DO THIS: Print every line of the records below word for word, without changing or leaving out anything.

DATA LINES:
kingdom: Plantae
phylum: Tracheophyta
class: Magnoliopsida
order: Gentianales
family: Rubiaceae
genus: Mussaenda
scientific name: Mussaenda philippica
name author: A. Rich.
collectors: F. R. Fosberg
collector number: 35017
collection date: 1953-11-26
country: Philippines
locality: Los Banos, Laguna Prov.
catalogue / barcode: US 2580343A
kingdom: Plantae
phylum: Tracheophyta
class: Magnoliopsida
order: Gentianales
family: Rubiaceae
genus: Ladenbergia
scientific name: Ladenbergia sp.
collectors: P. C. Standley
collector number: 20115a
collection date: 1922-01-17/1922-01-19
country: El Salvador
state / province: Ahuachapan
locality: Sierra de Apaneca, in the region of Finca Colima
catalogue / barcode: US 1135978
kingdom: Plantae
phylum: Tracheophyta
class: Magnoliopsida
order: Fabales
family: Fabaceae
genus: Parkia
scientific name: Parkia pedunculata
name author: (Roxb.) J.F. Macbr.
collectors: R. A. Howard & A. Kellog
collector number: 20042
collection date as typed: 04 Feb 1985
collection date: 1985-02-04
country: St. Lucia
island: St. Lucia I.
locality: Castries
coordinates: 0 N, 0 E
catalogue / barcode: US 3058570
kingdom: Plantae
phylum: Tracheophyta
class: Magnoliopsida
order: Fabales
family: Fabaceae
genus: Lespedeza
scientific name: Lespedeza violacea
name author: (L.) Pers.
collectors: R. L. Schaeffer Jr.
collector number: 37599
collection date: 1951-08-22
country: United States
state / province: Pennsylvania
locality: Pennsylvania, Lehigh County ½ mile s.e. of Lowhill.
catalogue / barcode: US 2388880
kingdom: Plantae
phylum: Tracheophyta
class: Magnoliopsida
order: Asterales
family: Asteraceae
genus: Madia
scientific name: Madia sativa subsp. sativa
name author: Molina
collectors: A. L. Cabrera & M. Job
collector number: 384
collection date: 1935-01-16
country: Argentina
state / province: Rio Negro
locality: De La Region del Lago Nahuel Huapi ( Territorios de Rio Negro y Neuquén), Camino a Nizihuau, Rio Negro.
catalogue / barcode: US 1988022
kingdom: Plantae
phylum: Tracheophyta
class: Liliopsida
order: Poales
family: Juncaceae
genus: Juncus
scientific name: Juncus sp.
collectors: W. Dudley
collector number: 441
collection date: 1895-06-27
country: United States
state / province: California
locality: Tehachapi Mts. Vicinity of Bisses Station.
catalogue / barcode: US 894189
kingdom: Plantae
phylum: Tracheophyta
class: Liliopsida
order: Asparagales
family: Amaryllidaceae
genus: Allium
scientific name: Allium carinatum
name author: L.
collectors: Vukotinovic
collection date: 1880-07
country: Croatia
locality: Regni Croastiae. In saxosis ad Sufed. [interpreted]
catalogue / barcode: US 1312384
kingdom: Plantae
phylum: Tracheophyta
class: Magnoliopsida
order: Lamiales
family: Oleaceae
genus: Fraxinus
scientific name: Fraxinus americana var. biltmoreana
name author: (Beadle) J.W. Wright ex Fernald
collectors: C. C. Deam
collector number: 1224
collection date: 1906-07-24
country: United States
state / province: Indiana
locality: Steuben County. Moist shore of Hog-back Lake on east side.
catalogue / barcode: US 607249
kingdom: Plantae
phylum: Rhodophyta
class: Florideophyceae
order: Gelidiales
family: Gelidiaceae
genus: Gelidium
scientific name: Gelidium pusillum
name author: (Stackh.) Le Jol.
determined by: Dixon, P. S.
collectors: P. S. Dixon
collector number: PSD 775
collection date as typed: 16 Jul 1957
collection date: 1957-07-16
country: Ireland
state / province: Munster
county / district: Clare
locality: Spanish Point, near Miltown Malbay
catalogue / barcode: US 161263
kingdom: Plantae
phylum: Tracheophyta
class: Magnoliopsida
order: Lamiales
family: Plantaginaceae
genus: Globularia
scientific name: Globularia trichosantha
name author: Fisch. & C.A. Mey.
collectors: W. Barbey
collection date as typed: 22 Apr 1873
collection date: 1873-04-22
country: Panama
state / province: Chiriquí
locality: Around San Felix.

EXERCISE OUTPUT:
kingdom: Plantae
phylum: Tracheophyta
class: Magnoliopsida
order: Gentianales
family: Rubiaceae
genus: Mussaenda
scientific name: Mussaenda philippica
name author: A. Rich.
collectors: F. R. Fosberg
collector number: 35017
collection date: 1953-11-26
country: Philippines
locality: Los Banos, Laguna Prov.
catalogue / barcode: US 2580343A
kingdom: Plantae
phylum: Tracheophyta
class: Magnoliopsida
order: Gentianales
family: Rubiaceae
genus: Ladenbergia
scientific name: Ladenbergia sp.
collectors: P. C. Standley
collector number: 20115a
collection date: 1922-01-17/1922-01-19
country: El Salvador
state / province: Ahuachapan
locality: Sierra de Apaneca, in the region of Finca Colima
catalogue / barcode: US 1135978
kingdom: Plantae
phylum: Tracheophyta
class: Magnoliopsida
order: Fabales
family: Fabaceae
genus: Parkia
scientific name: Parkia pedunculata
name author: (Roxb.) J.F. Macbr.
collectors: R. A. Howard & A. Kellog
collector number: 20042
collection date as typed: 04 Feb 1985
collection date: 1985-02-04
country: St. Lucia
island: St. Lucia I.
locality: Castries
coordinates: 0 N, 0 E
catalogue / barcode: US 3058570
kingdom: Plantae
phylum: Tracheophyta
class: Magnoliopsida
order: Fabales
family: Fabaceae
genus: Lespedeza
scientific name: Lespedeza violacea
name author: (L.) Pers.
collectors: R. L. Schaeffer Jr.
collector number: 37599
collection date: 1951-08-22
country: United States
state / province: Pennsylvania
locality: Pennsylvania, Lehigh County ½ mile s.e. of Lowhill.
catalogue / barcode: US 2388880
kingdom: Plantae
phylum: Tracheophyta
class: Magnoliopsida
order: Asterales
family: Asteraceae
genus: Madia
scientific name: Madia sativa subsp. sativa
name author: Molina
collectors: A. L. Cabrera & M. Job
collector number: 384
collection date: 1935-01-16
country: Argentina
state / province: Rio Negro
locality: De La Region del Lago Nahuel Huapi ( Territorios de Rio Negro y Neuquén), Camino a Nizihuau, Rio Negro.
catalogue / barcode: US 1988022
kingdom: Plantae
phylum: Tracheophyta
class: Liliopsida
order: Poales
family: Juncaceae
genus: Juncus
scientific name: Juncus sp.
collectors: W. Dudley
collector number: 441
collection date: 1895-06-27
country: United States
state / province: California
locality: Tehachapi Mts. Vicinity of Bisses Station.
catalogue / barcode: US 894189
kingdom: Plantae
phylum: Tracheophyta
class: Liliopsida
order: Asparagales
family: Amaryllidaceae
genus: Allium
scientific name: Allium carinatum
name author: L.
collectors: Vukotinovic
collection date: 1880-07
country: Croatia
locality: Regni Croastiae. In saxosis ad Sufed. [interpreted]
catalogue / barcode: US 1312384
kingdom: Plantae
phylum: Tracheophyta
class: Magnoliopsida
order: Lamiales
family: Oleaceae
genus: Fraxinus
scientific name: Fraxinus americana var. biltmoreana
name author: (Beadle) J.W. Wright ex Fernald
collectors: C. C. Deam
collector number: 1224
collection date: 1906-07-24
country: United States
state / province: Indiana
locality: Steuben County. Moist shore of Hog-back Lake on east side.
catalogue / barcode: US 607249
kingdom: Plantae
phylum: Rhodophyta
class: Florideophyceae
order: Gelidiales
family: Gelidiaceae
genus: Gelidium
scientific name: Gelidium pusillum
name author: (Stackh.) Le Jol.
determined by: Dixon, P. S.
collectors: P. S. Dixon
collector number: PSD 775
collection date as typed: 16 Jul 1957
collection date: 1957-07-16
country: Ireland
state / province: Munster
county / district: Clare
locality: Spanish Point, near Miltown Malbay
catalogue / barcode: US 161263
kingdom: Plantae
phylum: Tracheophyta
class: Magnoliopsida
order: Lamiales
family: Plantaginaceae
genus: Globularia
scientific name: Globularia trichosantha
name author: Fisch. & C.A. Mey.
collectors: W. Barbey
collection date as typed: 22 Apr 1873
collection date: 1873-04-22
country: Panama
state / province: Chiriquí
locality: Around San Felix.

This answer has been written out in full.